> **WORK TO DO**:
Give the lines from the one containing "Page size: 1654x1241." through the one containing "picture [212, 1011, 406, 1073]", both included, as a Markdown table with the columns Row and Line. Number each line in Row, and leave out blank lines.
──────
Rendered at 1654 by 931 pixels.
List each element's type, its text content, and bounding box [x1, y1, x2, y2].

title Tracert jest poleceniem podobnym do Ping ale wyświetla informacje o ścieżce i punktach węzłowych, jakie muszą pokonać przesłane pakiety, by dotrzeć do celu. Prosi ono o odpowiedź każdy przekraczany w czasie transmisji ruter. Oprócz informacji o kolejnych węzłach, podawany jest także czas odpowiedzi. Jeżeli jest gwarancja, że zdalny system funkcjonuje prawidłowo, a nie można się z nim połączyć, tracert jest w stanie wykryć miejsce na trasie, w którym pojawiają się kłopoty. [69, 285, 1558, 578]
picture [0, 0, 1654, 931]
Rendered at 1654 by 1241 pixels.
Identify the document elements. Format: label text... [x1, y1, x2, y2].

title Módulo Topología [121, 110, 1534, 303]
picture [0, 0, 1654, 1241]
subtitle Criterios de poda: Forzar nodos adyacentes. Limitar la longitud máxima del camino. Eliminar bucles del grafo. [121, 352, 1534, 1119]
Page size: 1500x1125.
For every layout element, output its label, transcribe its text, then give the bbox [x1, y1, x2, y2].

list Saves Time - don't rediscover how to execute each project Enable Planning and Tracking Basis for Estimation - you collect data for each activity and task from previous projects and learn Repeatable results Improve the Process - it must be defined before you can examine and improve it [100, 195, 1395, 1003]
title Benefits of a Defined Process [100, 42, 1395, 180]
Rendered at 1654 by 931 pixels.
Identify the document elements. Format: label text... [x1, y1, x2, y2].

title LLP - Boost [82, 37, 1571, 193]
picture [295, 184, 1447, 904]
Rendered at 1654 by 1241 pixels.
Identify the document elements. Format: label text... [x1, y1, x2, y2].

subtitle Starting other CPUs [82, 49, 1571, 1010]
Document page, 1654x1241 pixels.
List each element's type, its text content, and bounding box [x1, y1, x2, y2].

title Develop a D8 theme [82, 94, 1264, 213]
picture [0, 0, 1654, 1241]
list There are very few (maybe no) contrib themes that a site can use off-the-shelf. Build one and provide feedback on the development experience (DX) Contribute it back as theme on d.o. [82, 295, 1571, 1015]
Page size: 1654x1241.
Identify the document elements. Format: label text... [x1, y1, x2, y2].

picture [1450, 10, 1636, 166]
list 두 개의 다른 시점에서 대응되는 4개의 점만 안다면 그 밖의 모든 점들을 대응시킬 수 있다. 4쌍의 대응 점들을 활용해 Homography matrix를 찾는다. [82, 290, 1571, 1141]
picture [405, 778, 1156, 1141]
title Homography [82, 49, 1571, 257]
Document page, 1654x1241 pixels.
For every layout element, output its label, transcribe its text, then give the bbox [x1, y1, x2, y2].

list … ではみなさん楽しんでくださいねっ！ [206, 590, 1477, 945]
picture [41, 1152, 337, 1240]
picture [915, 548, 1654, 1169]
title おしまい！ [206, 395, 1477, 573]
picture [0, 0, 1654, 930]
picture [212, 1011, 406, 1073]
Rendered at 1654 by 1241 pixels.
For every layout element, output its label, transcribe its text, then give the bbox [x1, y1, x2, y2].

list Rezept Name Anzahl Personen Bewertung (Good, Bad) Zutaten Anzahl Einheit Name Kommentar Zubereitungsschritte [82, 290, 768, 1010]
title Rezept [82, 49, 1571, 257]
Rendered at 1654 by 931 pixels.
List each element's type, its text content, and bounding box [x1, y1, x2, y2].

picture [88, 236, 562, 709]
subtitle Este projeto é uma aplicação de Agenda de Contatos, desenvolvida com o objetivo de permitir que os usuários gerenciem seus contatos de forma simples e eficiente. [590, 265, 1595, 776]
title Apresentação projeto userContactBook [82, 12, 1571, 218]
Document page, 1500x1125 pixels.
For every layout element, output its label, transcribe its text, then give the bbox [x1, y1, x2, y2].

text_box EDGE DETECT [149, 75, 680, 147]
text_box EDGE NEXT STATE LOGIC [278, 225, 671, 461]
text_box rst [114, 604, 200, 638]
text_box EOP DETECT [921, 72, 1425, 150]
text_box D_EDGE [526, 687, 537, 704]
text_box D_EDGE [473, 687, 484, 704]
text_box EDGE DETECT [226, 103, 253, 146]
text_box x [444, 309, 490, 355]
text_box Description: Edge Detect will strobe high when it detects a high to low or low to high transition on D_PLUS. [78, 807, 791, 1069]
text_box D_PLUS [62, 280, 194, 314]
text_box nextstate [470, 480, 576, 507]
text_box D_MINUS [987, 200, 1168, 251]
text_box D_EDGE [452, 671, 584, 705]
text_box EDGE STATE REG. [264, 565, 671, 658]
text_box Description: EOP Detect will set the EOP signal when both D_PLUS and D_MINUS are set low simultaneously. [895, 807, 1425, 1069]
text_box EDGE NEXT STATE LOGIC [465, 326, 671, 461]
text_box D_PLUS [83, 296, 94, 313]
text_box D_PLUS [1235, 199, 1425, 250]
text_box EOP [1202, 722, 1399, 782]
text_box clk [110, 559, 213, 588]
──────
> **EXERCISE RESULT**:
| Row | Line |
|---|---|
| 1 | Page size: 1654x1241. |
| 2 | Identify the document elements. Format: label text... [x1, y1, x2, y2]. |
| 3 | picture [1450, 10, 1636, 166] |
| 4 | list 두 개의 다른 시점에서 대응되는 4개의 점만 안다면 그 밖의 모든 점들을 대응시킬 수 있다. 4쌍의 대응 점들을 활용해 Homography matrix를 찾는다. [82, 290, 1571, 1141] |
| 5 | picture [405, 778, 1156, 1141] |
| 6 | title Homography [82, 49, 1571, 257] |
| 7 | Document page, 1654x1241 pixels. |
| 8 | For every layout element, output its label, transcribe its text, then give the bbox [x1, y1, x2, y2]. |
| 9 | list … ではみなさん楽しんでくださいねっ！ [206, 590, 1477, 945] |
| 10 | picture [41, 1152, 337, 1240] |
| 11 | picture [915, 548, 1654, 1169] |
| 12 | title おしまい！ [206, 395, 1477, 573] |
| 13 | picture [0, 0, 1654, 930] |
| 14 | picture [212, 1011, 406, 1073] |